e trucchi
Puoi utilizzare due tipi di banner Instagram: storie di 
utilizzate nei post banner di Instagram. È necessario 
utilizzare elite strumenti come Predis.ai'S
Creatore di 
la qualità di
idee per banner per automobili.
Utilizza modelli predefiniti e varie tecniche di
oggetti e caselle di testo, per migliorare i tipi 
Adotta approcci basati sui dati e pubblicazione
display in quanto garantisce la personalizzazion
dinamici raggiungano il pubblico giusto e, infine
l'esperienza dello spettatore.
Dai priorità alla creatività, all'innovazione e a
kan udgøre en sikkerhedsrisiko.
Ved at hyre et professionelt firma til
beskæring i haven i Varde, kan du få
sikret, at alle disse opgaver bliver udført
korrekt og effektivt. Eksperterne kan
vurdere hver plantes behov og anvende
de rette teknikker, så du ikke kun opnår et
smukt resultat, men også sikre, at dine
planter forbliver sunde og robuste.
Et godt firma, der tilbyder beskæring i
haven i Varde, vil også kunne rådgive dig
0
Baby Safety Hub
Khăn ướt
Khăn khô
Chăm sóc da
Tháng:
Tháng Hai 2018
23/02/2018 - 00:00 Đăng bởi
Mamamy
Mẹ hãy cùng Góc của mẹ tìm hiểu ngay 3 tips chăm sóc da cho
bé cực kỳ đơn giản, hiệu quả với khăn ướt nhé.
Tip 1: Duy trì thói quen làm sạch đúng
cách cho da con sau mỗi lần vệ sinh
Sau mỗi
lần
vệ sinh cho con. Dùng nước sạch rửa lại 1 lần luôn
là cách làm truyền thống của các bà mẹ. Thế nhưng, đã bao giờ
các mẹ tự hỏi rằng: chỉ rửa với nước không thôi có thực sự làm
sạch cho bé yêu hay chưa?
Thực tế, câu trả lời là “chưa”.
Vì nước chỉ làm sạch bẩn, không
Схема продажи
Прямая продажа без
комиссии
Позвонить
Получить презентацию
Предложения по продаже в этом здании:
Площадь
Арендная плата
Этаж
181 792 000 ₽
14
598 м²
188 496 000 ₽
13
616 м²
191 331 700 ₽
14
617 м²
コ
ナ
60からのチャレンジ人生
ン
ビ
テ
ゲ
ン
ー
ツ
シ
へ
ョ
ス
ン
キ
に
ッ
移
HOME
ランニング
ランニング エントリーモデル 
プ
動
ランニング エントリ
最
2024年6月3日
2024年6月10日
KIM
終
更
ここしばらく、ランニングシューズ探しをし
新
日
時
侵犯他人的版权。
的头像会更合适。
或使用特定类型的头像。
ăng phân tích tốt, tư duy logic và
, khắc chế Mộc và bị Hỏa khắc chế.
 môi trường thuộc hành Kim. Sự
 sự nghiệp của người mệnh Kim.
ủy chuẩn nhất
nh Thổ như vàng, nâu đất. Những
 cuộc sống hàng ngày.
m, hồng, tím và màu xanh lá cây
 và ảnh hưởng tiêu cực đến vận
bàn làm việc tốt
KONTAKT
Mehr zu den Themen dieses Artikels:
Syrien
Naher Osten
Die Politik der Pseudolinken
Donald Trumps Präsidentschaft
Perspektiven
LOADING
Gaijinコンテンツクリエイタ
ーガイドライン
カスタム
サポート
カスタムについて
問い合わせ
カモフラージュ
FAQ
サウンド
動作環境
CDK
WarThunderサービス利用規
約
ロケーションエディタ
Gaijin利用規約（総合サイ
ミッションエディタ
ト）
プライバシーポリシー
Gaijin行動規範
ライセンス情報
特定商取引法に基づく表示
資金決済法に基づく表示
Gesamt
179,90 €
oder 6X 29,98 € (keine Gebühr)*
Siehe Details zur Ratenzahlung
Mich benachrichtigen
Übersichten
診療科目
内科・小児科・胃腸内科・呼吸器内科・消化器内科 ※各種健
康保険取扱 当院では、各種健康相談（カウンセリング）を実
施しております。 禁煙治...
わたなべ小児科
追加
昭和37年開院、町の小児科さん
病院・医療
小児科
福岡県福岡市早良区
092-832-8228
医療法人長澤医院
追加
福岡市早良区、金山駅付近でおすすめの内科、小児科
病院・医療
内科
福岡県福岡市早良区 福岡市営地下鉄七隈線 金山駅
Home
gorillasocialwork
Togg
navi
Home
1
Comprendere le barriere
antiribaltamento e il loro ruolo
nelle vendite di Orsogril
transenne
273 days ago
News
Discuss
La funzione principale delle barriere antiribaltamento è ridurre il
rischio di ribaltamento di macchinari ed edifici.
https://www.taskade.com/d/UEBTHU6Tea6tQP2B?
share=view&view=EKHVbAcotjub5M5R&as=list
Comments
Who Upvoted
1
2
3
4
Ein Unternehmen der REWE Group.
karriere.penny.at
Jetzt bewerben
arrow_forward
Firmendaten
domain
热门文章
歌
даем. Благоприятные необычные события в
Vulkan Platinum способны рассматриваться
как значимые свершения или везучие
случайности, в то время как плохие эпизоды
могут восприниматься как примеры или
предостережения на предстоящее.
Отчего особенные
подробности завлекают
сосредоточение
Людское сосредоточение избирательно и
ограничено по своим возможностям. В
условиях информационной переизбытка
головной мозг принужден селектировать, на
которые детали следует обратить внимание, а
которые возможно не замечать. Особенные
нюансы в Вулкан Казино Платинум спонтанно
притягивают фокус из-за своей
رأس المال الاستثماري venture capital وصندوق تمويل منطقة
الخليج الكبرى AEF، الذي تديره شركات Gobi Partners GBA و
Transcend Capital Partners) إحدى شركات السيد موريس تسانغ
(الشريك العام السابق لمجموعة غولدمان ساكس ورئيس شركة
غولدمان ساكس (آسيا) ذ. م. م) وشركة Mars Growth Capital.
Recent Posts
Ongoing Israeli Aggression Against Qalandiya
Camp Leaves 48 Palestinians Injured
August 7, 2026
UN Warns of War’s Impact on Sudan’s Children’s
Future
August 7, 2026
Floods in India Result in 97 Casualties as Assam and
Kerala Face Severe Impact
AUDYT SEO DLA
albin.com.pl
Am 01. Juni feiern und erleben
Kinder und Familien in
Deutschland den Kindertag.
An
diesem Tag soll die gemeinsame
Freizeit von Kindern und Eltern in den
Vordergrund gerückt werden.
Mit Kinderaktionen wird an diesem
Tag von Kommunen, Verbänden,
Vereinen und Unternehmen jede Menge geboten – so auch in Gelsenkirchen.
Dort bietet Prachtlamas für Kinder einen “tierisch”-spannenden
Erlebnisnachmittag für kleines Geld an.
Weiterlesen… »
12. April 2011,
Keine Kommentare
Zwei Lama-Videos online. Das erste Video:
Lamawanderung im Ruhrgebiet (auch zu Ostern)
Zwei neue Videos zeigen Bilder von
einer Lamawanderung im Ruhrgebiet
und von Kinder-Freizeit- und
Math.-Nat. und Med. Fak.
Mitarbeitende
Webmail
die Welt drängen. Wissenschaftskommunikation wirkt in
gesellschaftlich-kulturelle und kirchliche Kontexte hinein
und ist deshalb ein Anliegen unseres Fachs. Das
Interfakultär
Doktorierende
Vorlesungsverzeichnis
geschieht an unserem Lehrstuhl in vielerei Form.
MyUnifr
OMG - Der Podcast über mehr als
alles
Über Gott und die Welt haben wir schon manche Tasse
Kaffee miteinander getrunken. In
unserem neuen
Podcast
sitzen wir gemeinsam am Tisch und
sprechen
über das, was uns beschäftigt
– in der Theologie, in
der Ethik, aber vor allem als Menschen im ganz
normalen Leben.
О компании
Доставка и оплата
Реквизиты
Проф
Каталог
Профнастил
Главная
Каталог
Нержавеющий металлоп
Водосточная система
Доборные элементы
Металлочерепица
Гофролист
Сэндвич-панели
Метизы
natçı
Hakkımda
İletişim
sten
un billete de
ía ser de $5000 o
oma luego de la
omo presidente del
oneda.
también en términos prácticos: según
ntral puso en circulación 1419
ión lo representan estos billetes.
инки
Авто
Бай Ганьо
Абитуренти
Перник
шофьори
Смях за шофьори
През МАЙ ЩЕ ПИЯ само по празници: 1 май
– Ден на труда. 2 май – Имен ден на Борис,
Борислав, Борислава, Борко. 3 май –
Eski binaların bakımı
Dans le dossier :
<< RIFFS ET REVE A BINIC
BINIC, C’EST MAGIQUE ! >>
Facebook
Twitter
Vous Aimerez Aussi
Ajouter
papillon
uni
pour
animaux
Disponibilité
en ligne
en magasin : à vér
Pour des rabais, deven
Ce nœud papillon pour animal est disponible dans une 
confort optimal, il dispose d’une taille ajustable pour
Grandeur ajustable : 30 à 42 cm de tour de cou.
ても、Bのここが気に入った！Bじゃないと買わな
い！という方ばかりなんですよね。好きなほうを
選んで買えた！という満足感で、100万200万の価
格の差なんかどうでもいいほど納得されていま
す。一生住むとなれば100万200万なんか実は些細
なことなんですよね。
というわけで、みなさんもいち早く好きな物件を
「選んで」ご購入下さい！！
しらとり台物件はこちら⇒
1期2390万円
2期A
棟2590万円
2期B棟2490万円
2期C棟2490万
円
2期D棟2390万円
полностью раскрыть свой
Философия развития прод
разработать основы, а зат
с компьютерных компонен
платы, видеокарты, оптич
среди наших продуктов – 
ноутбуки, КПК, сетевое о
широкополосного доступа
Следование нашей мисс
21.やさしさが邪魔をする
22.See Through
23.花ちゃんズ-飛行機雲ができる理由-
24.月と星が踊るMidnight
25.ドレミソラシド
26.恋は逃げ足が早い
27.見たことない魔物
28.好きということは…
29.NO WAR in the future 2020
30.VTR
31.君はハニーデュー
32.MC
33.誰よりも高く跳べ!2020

____________________

**Problem**
All lines above from the line with "191 331 700 ₽" through the line with "ủy chuẩn nhất", both included, are to be set down exactly, with nothing else.

**Reply**
191 331 700 ₽
14
617 м²
コ
ナ
60からのチャレンジ人生
ン
ビ
テ
ゲ
ン
ー
ツ
シ
へ
ョ
ス
ン
キ
に
ッ
移
HOME
ランニング
ランニング エントリーモデル 
プ
動
ランニング エントリ
最
2024年6月3日
2024年6月10日
KIM
終
更
ここしばらく、ランニングシューズ探しをし
新
日
時
侵犯他人的版权。
的头像会更合适。
或使用特定类型的头像。
ăng phân tích tốt, tư duy logic và
, khắc chế Mộc và bị Hỏa khắc chế.
 môi trường thuộc hành Kim. Sự
 sự nghiệp của người mệnh Kim.
ủy chuẩn nhất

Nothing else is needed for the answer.